Oberbürgermeister Hilgen betonte, dass die Rede von Ismail Yozgat bei der zentralen Gedenkfeier in Berlin dabei eine wichtige Rolle gespielt habe. Der Vater des ermordeten Kasselers hatte dort angeregt, die Holländische Straße in Kassel in Halitstraße umzubenennen, um eine dauerhafte Erinnerung an seinen Sohn zu schaffen. "Die Stadt Kassel", so OB Hilgen, "hat diesen Anstoß und verständlichen Wunsch der Eltern aufgenommen und sorgfältig geprüft." Auch durch die Umbenennung der Holländischen Straße wäre die erschreckende Dimension der Mordserie, die der Staat nicht als solche erkannt und verhindert habe, nicht zum Ausdruck gekommen. Deshalb habe man einen anderen Weg gewählt.

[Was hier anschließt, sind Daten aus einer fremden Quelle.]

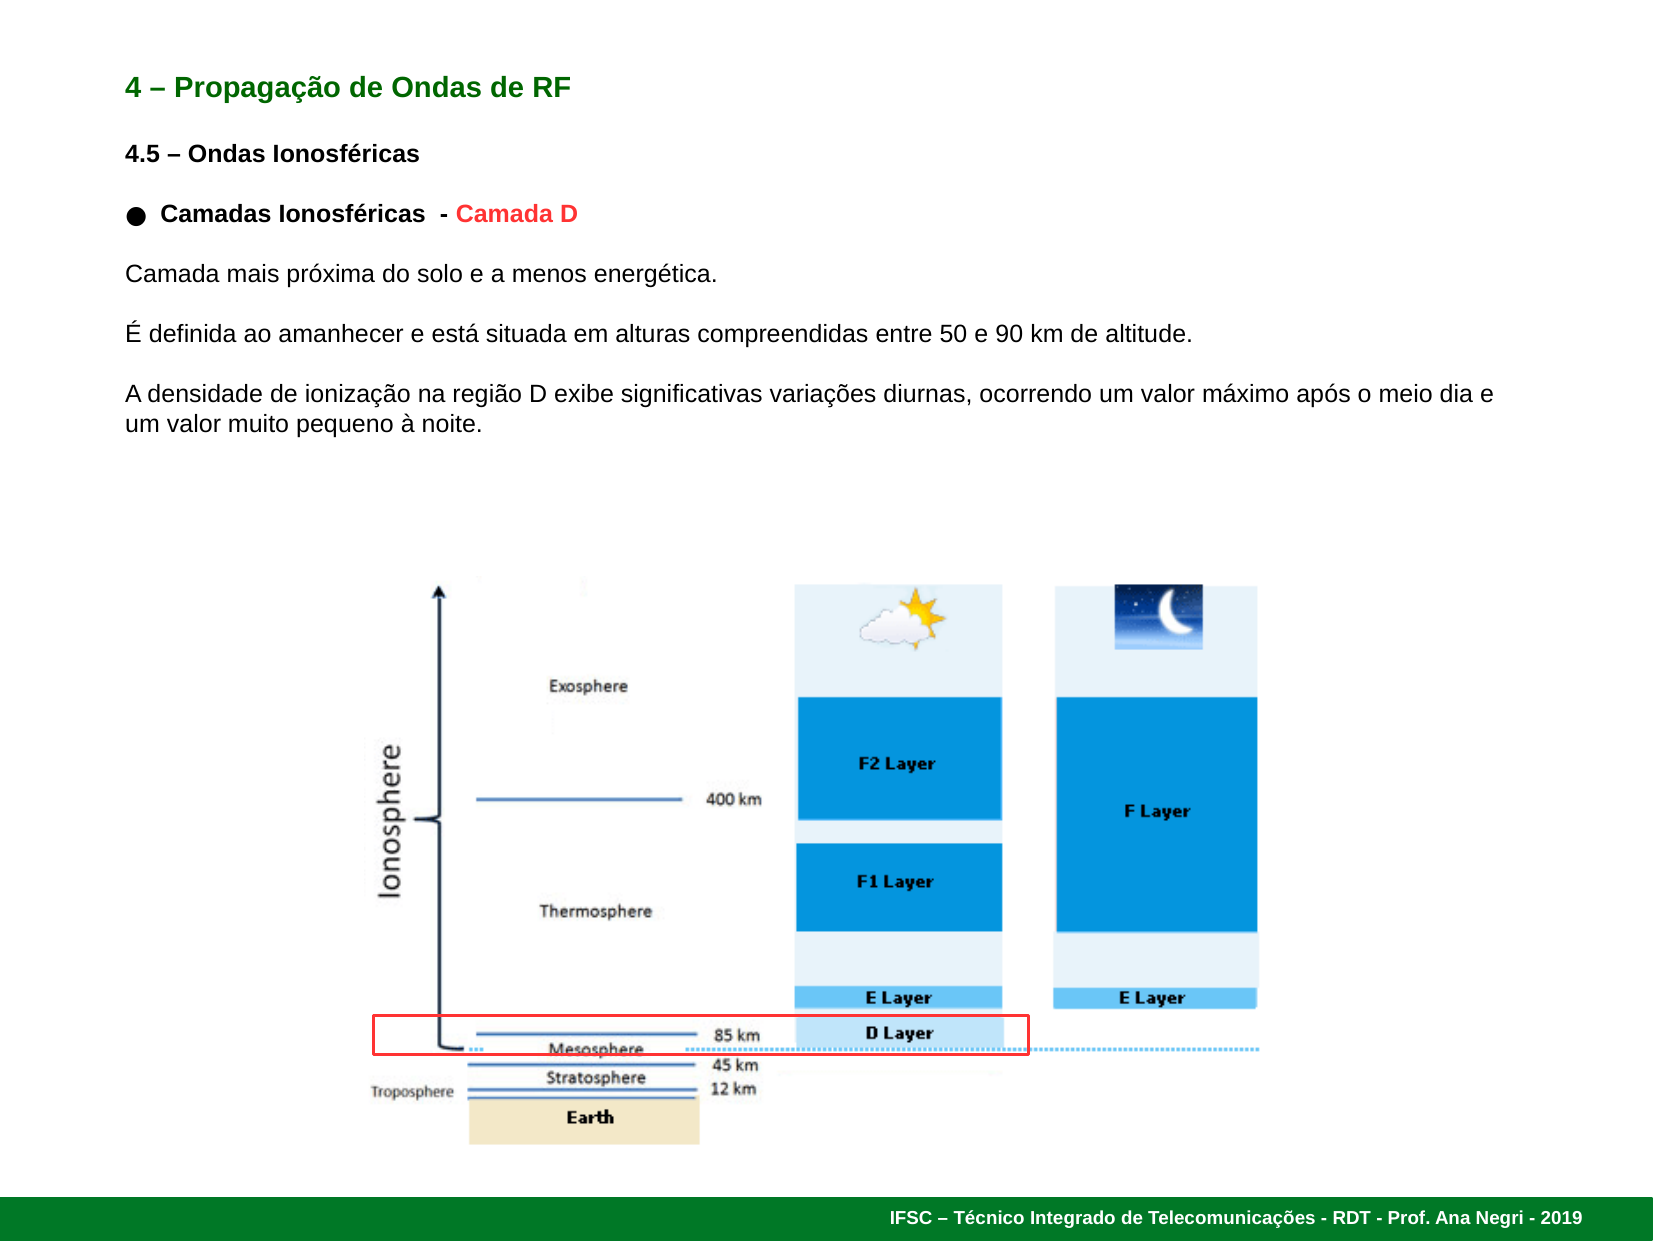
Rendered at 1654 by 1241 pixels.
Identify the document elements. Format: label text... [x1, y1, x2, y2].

text_box 4 – Propagação de Ondas de RF 4.5 – Ondas Ionosféricas Camadas Ionosféricas - Camada D Camada mais próxima do solo e a menos energética. É definida ao amanhecer e está situada em alturas compreendidas entre 50 e 90 km de altitude. A densidade de ionização na região D exibe significativas variações diurnas, ocorrendo um valor máximo após o meio dia e um valor muito pequeno à noite. [110, 60, 1550, 660]
picture [364, 576, 1263, 1152]
text_box IFSC – Técnico Integrado de Telecomunicações - RDT - Prof. Ana Negri - 2019 [875, 1197, 1653, 1236]
text_box [0, 1197, 1653, 1241]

Mit den Eltern und der Familie von Halit Yozgat ist die Entscheidung für die Benennung eines Platzes mit seinem Namen und die Anbringung einer Gedenktafel besprochen worden, bevor die Entscheidung an die Öffentlichkeit ging.

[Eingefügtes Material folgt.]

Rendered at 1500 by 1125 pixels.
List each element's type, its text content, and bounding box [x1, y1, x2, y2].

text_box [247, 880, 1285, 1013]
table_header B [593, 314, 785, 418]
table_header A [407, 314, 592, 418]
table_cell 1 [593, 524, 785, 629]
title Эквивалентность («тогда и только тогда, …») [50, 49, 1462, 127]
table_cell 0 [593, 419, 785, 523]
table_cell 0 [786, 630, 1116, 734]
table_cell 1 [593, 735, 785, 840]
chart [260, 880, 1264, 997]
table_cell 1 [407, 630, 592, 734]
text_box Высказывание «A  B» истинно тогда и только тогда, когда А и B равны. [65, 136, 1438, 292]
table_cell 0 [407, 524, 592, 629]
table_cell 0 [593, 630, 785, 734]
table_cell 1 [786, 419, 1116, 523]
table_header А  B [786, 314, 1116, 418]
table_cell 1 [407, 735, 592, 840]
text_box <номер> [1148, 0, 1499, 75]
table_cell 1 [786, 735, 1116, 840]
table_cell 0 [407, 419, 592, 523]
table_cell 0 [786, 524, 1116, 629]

Oberbürgermeister Hilgen wird am Freitag, 6. April, dem sechsten Jahrestag der Ermordung von Halit Yozgat, vor dem Gebäude Holländische Straße 82 Blumen niederlegen. An der Gedenkveranstaltung wird auch der türkische Generalkonsul Ilhan Saygili teilnehmen.

Hintergrund

Die Holländische Straße ist eng mit Kassels Geschichte verbunden

Kassels hat durch seine geografische Lage in der Mitte Deutschlands - nur unterbrochen durch die Zonenrandlage während des Kalten Kriegs - schon immer eine besondere Rolle gespielt: Fern der bedeutenden Macht- und Handelszentren lag Kassel im Schnittpunkt von Verkehrswegen, die diese miteinander verbanden. Seit Kassel 1277 hessische Hauptstadt wurde, hat die Stadt immer in Maßstäben und Bezügen gelebt, die weit über die eigene Umgebung hinauswiesen; es existierte eine jahrhundertealte Ausrichtung auf europäischen Zentren von Kunst und Wissenschaft.

Dies kommt auch im Straßennamen "Holländische Straße" zum Ausdruck. Die Holländische Straße war lange Zeit ein holländischer Postkurs und somit ein Teil eines großen, alten Verkehrswegs zum Niederrhein und nach Holland; unter Landgraf Philipp dem Großmütigen wurde 1545 eine regelmäßige Postverbindung nach Leipzig mit einer Relaisstation bei Wanfried eingerichtet, die als Fortführung der Strecke nach Holland gedacht war.
Weitere "Holländische Straßen" in der Region verweisen ebenso auf diesen Zusammenhang.

Diese geschichtlichen Bezüge würden durch eine Umbenennung verloren gehen.

Die Straße ist ferner eng mit der neueren Wirtschafts- und Industriegeschichte Kassels verbunden. Holländische Straße, Holländisches Tor, Holländischer Platz: Damit verbinden sich die große Industrietradition der Familie Henschel sowie die Entstehung des innenstadtnahen Arbeiterviertels.